Armenian Dance Sport Federation
- Abbreviation: ADSF
- Established: 1996
- Headquarters: Yerevan, Armenia
- President: Georgi Babayan
- Website: Armenian Dance Sport Federation

= Armenian Dance Sport Federation =

Sports organization of Armenia

The Armenian Dance Sport Federation (ADSF) (Հայաստանի պարային սպորտի ֆեդերացիա), also known as the Sports Dance Federation of Armenia, is the regulating body of dancesport in Armenia. The headquarters of the federation is located in Yerevan. It is led by president Georgi Babayan.

== History ==
The Armenian Dance Sport Federation was founded in 1996. The ADSF is a full member of the World DanceSport Federation (WDSF), DanceSport Europe, and the World Rock'n'Roll Confederation. Since 2001, the Federation has hosted numerous WDSF competitions including the 2008 East European Championships, the 2019 U21 Dance World Champions, and the 2022 European Cup.
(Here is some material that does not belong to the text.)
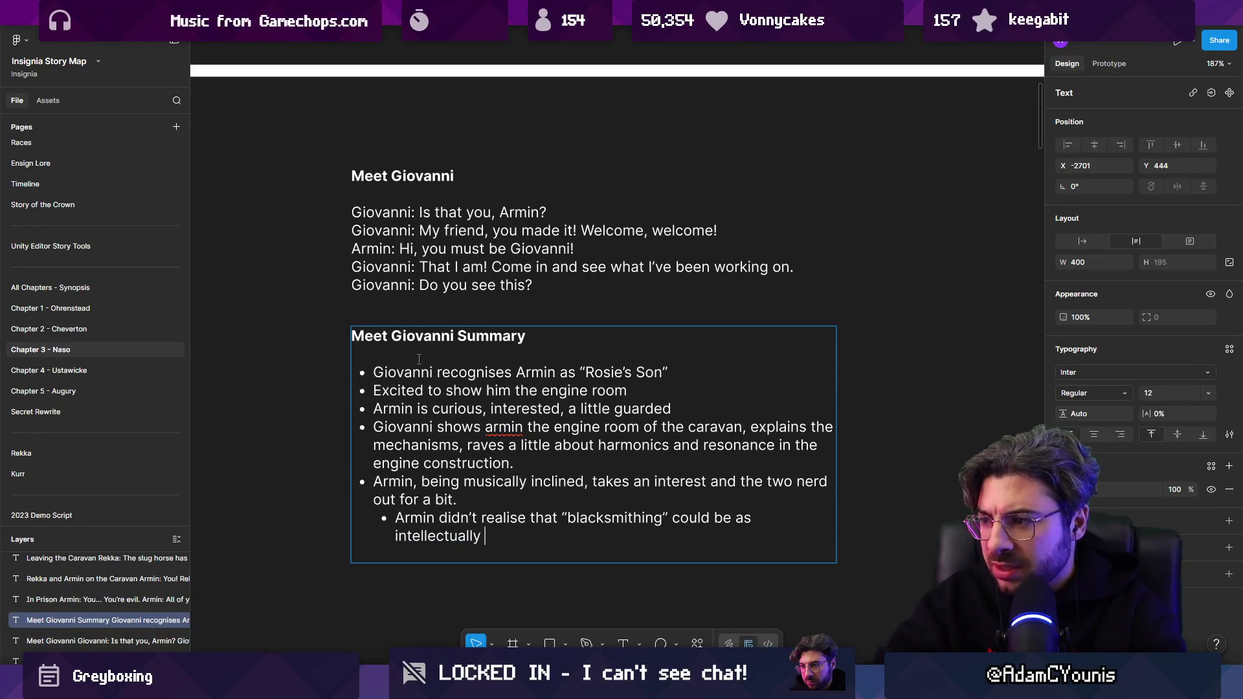
{"action": "type", "text": "in-dept"}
The federation trains dancers and dance couples in European and Latin dance, Armenian folk dance, modern, contemporary and hip hop dance and organizes their participation in World, European, and other regional dance competitions such as Vivat Russia!. The federation also cooperates with other dance clubs across Armenia.

The World Youth Latin American Dance Championships have been held in Armenia four times with the assistance of the ADSF. The latest Latin dance competition was held in Yerevan on 12 November 2023 and consisted of dance couples from 33 countries.

The ADSF hosted the World Rock'n'Roll Confederation's 2023 acrobatic rock and roll World Cup.